MANILA, Philippines — The Supreme Court on Monday reset the fourth day of the oral arguments on the Anti-Terrorism Act petitions to March 2.
“Considering that some of the Justices are on self-quarantine as a health precaution against COVID-19, you are hereby informed per instruction of the Honorable Supreme Court, of the suspension of the oral arguments scheduled on February 23, 2021,” the one-page notice from the Office of the Clerk of Court read.
The SC has not identified the magistrates on quarantine.
Oral arguments will resume on March 2, 2:30 p.m.
The SC was supposed to resume its interpellation of the petitioners on February 26. So far, only eight justices have propounded their questions to the seven oralists, with Associate Justice Amy Lazaro-Javier intending to resume her interpellations on the fourth day of debates.
At a chance interview last Friday, Chief Justice Diosdado Peralta said they did not expect that a lot of their colleagues will ask a lot of questions to the petitioners, but they are hoping interpellation of petitioners will be finished on Tuesday.

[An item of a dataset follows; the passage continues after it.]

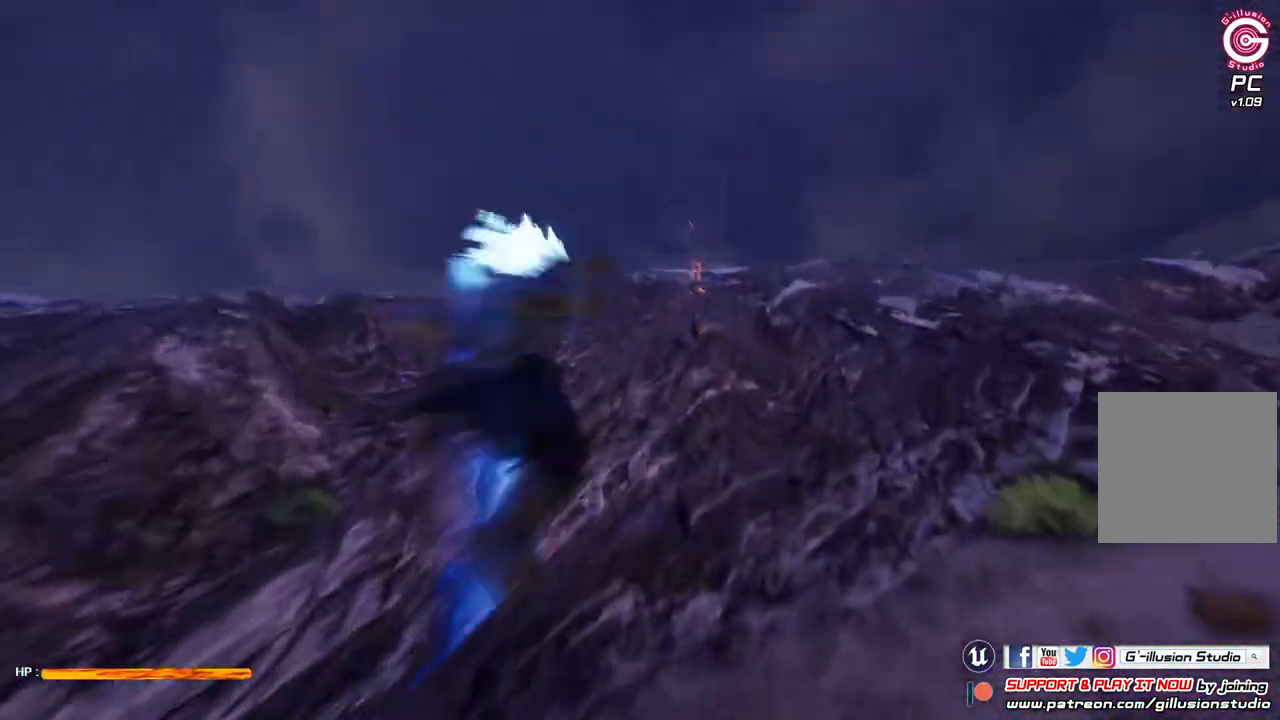
{"buttons": ["X"], "left_stick": "center", "right_stick": "center", "events": [[133, "X", "down"], [267, "X", "up"], [367, "X", "down"]]}
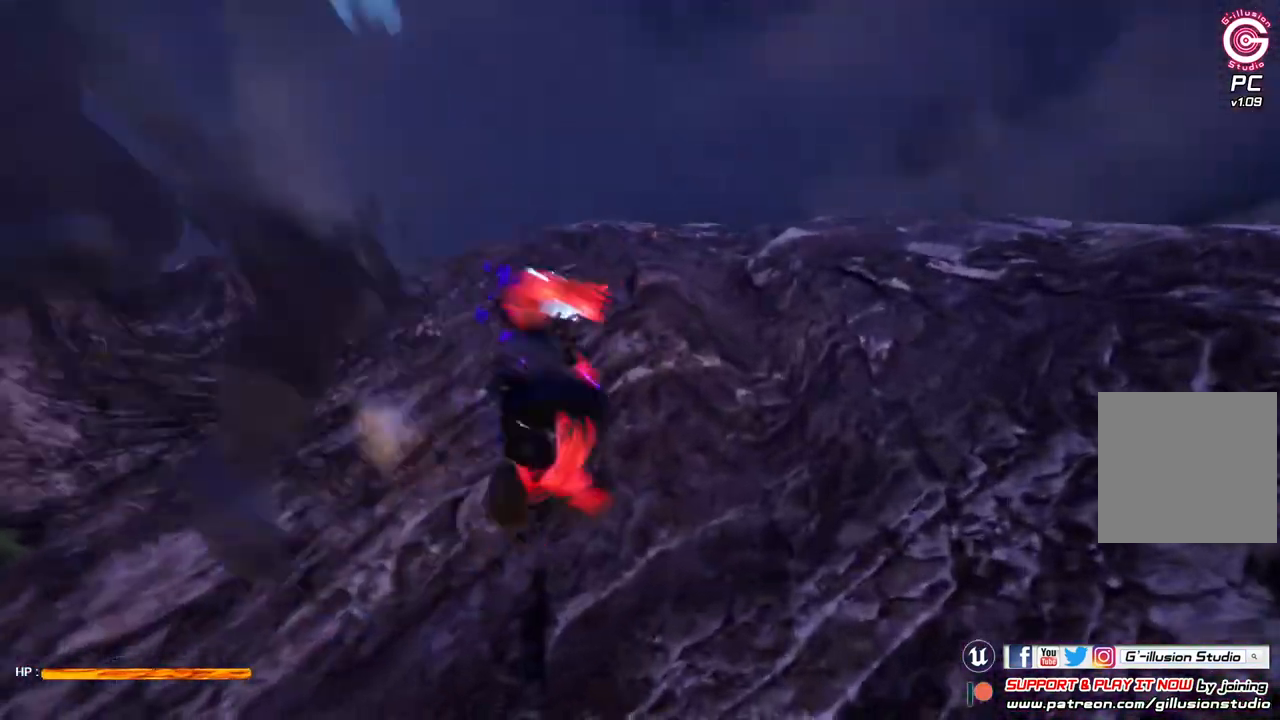
{"buttons": [], "left_stick": "center", "right_stick": "center", "events": [[133, "X", "up"]]}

Solicitor General Jose Calida, counsel for the respondents, has yet to present his opening statement, the government’s defense against the 37 petitioners lodged against the anti-terrorism law. The two amici curiae or “friends of court” have also yet to present their statements.
Since the suspension of session on February 16, petitioners composed of Indigenous Peoples and Moros have brought to the SC’s attention the arrest of two petitioners, Windel Bolinget and Chad Errol Booc.
In a manifestation filed last Wednesday, the petitioners told the court that the arrest of Bolinget and Booc “show the imminent danger that human rights defenders and dissenters face, particularly with the passage of the Anti-Terror Law.”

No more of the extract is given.